O que uma família da classe C faria com R$ 100 adicionais no seu orçamento mensal? Essa é a pergunta que a agência de publicidade NovaS/B tentou responder com o estudo +100, uma radiografia dos hábitos de consumo dessa camada da população. A pesquisa, conduzida pelo IBOPE Inteligência, levantou informações importantes que possibilitarão às agências desenvolverem estratégias mercadológicas mais próximas dos diversos perfis de consumo dos brasileiros da classe C, em Recife, São Paulo, Porto Alegre e Rio de Janeiro.

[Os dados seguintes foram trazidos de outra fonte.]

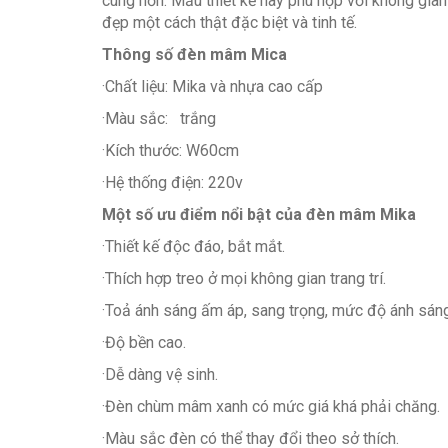
cúng hơn. Mẫu thiết kế này phù hợp với không gian 
đẹp một cách thật đặc biệt và tinh tế.
Thông số đèn mâm Mica
·Chất liệu: Mika và nhựa cao cấp
·Màu sắc: trắng
·Kích thước: W60cm
·Hệ thống điện: 220v
Một số ưu điểm nổi bật của đèn mâm Mika
·Thiết kế độc đáo, bắt mắt.
·Thích hợp treo ở mọi không gian trang trí.
·Toả ánh sáng ấm áp, sang trọng, mức độ ánh sán
·Độ bền cao.
·Dễ dàng vệ sinh.
·Đèn chùm mâm xanh có mức giá khá phải chăng.
·Màu sắc đèn có thể thay đổi theo sở thích.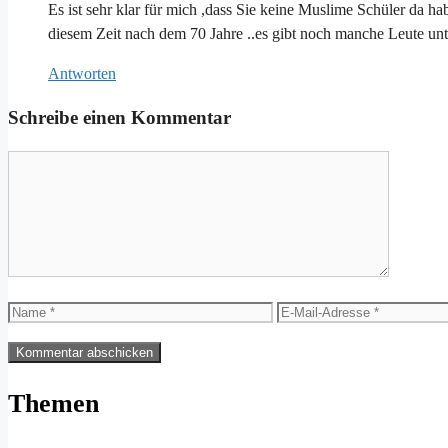
Es ist sehr klar für mich ,dass Sie keine Muslime Schüler da hab
diesem Zeit nach dem 70 Jahre ..es gibt noch manche Leute unt
Antworten
Schreibe einen Kommentar
Kommentar
Name
E-
Mail-
Adresse
Themen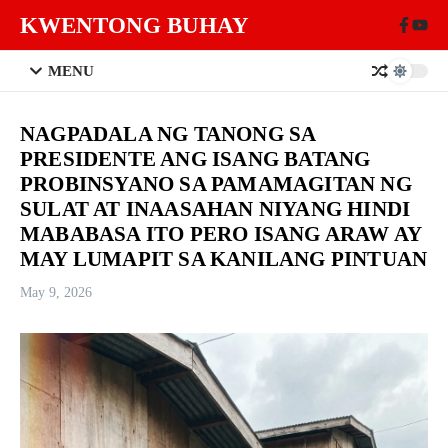
Skip to content
KWENTONG BUHAY
MENU
NAGPADALA NG TANONG SA
PRESIDENTE ANG ISANG BATANG
PROBINSYANO SA PAMAMAGITAN NG
SULAT AT INAASAHAN NIYANG HINDI
MABABASA ITO PERO ISANG ARAW AY
MAY LUMAPIT SA KANILANG PINTUAN
May 9, 2026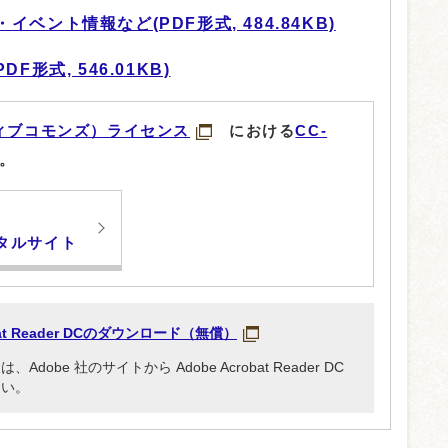
ベント情報など(PDF形式, 484.84KB)
形式, 546.01KB)
ィブコモンズ）ライセンス
における
CC-
。
タルサイト
obat Reader DCのダウンロード（無償）
be 社のサイトから Adobe Acrobat Reader DC
さい。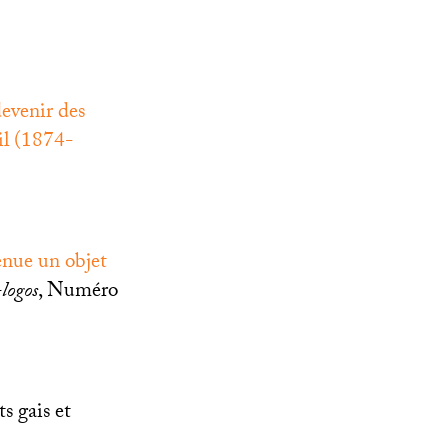
evenir des
il (1874-
enue un objet
logos
, Numéro
s gais et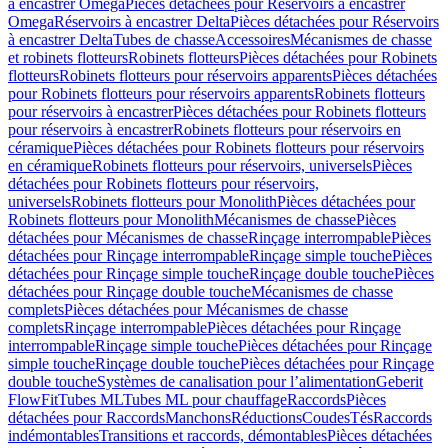
à encastrer Omega
Pièces détachées pour Réservoirs à encastrer
Omega
Réservoirs à encastrer Delta
Pièces détachées pour Réservoirs
à encastrer Delta
Tubes de chasse
Accessoires
Mécanismes de chasse
et robinets flotteurs
Robinets flotteurs
Pièces détachées pour Robinets
flotteurs
Robinets flotteurs pour réservoirs apparents
Pièces détachées
pour Robinets flotteurs pour réservoirs apparents
Robinets flotteurs
pour réservoirs à encastrer
Pièces détachées pour Robinets flotteurs
pour réservoirs à encastrer
Robinets flotteurs pour réservoirs en
céramique
Pièces détachées pour Robinets flotteurs pour réservoirs
en céramique
Robinets flotteurs pour réservoirs, universels
Pièces
détachées pour Robinets flotteurs pour réservoirs,
universels
Robinets flotteurs pour Monolith
Pièces détachées pour
Robinets flotteurs pour Monolith
Mécanismes de chasse
Pièces
détachées pour Mécanismes de chasse
Rinçage interrompable
Pièces
détachées pour Rinçage interrompable
Rinçage simple touche
Pièces
détachées pour Rinçage simple touche
Rinçage double touche
Pièces
détachées pour Rinçage double touche
Mécanismes de chasse
complets
Pièces détachées pour Mécanismes de chasse
complets
Rinçage interrompable
Pièces détachées pour Rinçage
interrompable
Rinçage simple touche
Pièces détachées pour Rinçage
simple touche
Rinçage double touche
Pièces détachées pour Rinçage
double touche
Systèmes de canalisation pour l’alimentation
Geberit
FlowFit
Tubes ML
Tubes ML pour chauffage
Raccords
Pièces
détachées pour Raccords
Manchons
Réductions
Coudes
Tés
Raccords
indémontables
Transitions et raccords, démontables
Pièces détachées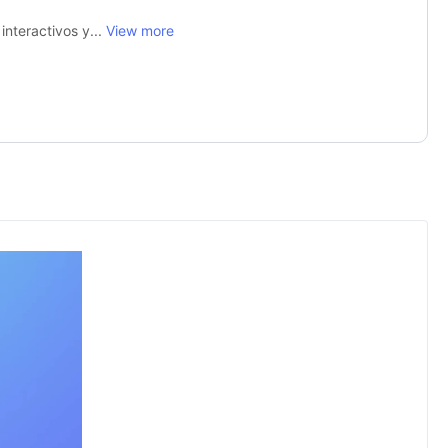
nteractivos y...
View more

Tomando por base mais de 4.500 entrevistas realizadas pelo IBOPE, a análise exclusiva dos dados objetivava identificar um grupo bastante específico: administradores do lar (responsáveis por pelo menos 50% das compras domésticas), homens e mulheres de 18 a 60 anos de idade, da classe C. O estudo gerou três subgrupos distintos de consumidores: “retraídos”, “consumistas” e “planejadores”, cada um com comportamentos e estilos de vida próprios, mas dentro de uma mesma faixa de renda.
A classe C brasileira, do ponto de vista do consumo, possui atitudes variadas em relação aos gastos dentro de uma mesma faixa de renda. De um lado, há os “planejadores”, que conseguem equilibrar seus desejos de consumo com as possibilidades financeiras; do outro, há os “consumistas”, mais propensos aos impulsos de compra e, conseqüentemente, a um maior desequilíbrio orçamentário.
A pesquisa evidenciou um estado de espírito para o consumo muito próprio da classe C. As informações apontam que esses consumidores têm conhecimento e estão atentos em relação à crise. Mas, caso venha a sofrer cortes em seu orçamento doméstico, eles demonstram estar preparados para retornar às compras na primeira oportunidade que tiver, sem abrir mão do padrão de vida e de consumo conquistado.
“Neste momento, é fundamental que as empresas mantenham estratégias diferenciadas de aproximação com esses consumidores, por meio, por exemplo, de iniciativas de educação financeira, uma necessidade demonstrada pelos participantes do Estudo + 100”, diz Alessandro Bottini, diretor de planejamento da NovaS/B. “Quem tiver essas estratégias neste momento, quando houver a retomada do consumo, estará em vantagem em relação aos seus concorrentes”, complementa.
O destino dos R$ 100 – Quanto à quantia extra no orçamento por três meses, o estudo mostrou que o consumidor da classe C tende a não concentrar seus gastos. Em geral, o dinheiro foi gasto em itens mais próximos e mais imediatos, como alimentos, artigos de beleza, roupas, acessórios e outros itens ligados à auto-estima. Atitude que revela uma dificuldade na concentração de recursos para compras de itens desejados de maior valor, como eletrodomésticos, máquinas fotográficas e aparelhos eletrônicos. Como conseqüência, na maioria das vezes, esses desejos demoram a se concretizar.
Dados da classe C – Conforme análise da Fundação Getúlio Vargas, a chamada “Classe Média Brasileira” já engloba 53.8% da população (estimados em cerca de 99 milhões de pessoas, segundo dados do IBGE) e consome cada vez mais e com qualidade, principalmente devido ao acesso facilitado ao crédito e a programas de distribuição de renda do governo federal, como o Bolsa-Família.